Ecotourism not only enhances natural and ecological values but also makes an important contribution to socio-economic development, preserving indigenous cultural values and raising the awareness of domestic and foreign tourists about the responsibility to protect the natural environment.

Thien Duong cave ecotourism area (Phong Nha - Ke Bang National Park, Quang Binh province). Photo: NGUYEN DUY

However, the “hot” ecotourism development has negatively impacted natural ecosystems such as destroying coral reefs, declining forest areas, causing habitat fragmentation, affecting habitat, feeding as well as the reproductive process of animal species. Some local people also illegally exploit endemic plant and animal species in national parks and reserves, threatening the extinction of species.
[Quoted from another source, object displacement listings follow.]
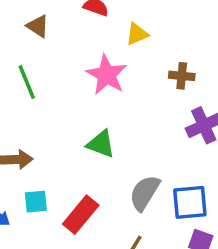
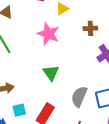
green triangle: (101, 144) -> (51, 73), turned 42

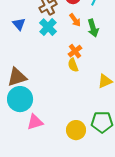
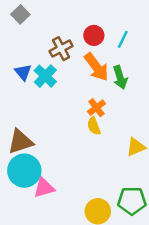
orange arrow: (75, 20) -> (96, 67), size x1.6
cyan cross: (48, 27) -> (45, 76), moved
pink triangle: (35, 122) -> (44, 188), moved

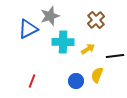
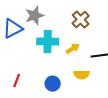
yellow semicircle: (97, 75) -> (82, 75), turned -112
blue circle: (76, 81) -> (53, 84), moved

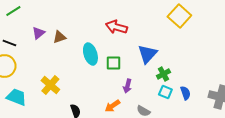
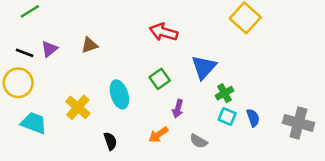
purple triangle: (38, 33) -> (49, 49), moved
cyan ellipse: (90, 54) -> (119, 94), moved
green square: (113, 63) -> (160, 79), turned -35

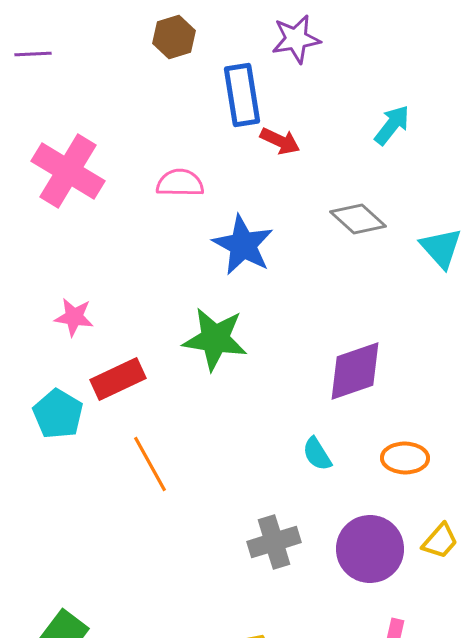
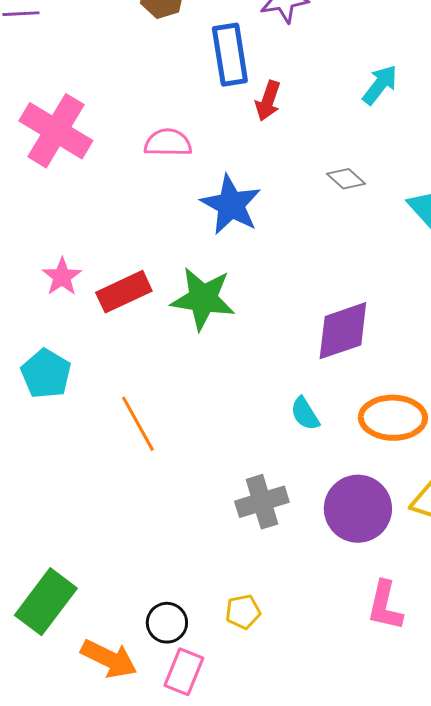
red arrow: (280, 141) -> (268, 101), turned 84
gray diamond: (358, 219) -> (346, 179), size x0.7
pink star: (74, 317) -> (62, 277), turned 30
red rectangle: (118, 379) -> (124, 292), moved
orange ellipse: (405, 458) -> (393, 418), size x1.4

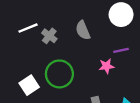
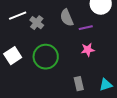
purple line: (121, 50) -> (86, 28), moved
white square: (29, 85) -> (13, 56), moved

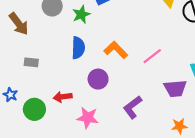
The lack of control over the development of the tourism industry's technical infrastructure system, the over-exploitation of natural resources, and the improper management of biodiversity conservation have negatively affected biodiversity while posing many challenges to the tourism sector.

Notably, the World Bank estimates that each year Vietnam loses at least nearly US$70 million in income from the tourism industry due to environmental pollution, plastic waste, and plastic bags that are threatening sea animals.

In order to develop ecotourism in association with biodiversity conservation, relevant agencies need to continue to perfect policies in the field while requiring those involved in tourism activities to strictly adhere to regulations on biodiversity conservation.

Specific tourism products should be built aligned with the conservation and promotion of the values ​​of biodiversity while expanding tourism to buffer zones of national parks and protected areas to reduce negative impacts on ecosystems and biodiversity in core areas.

The response and participation of the local community is an important factor towards effective environmental protection. Therefore, it is necessary to connect the development of ecotourism with the development of the residential community, contributing to hunger eradication and poverty alleviation and creating stable jobs for local people participating in ecotourism on the spot.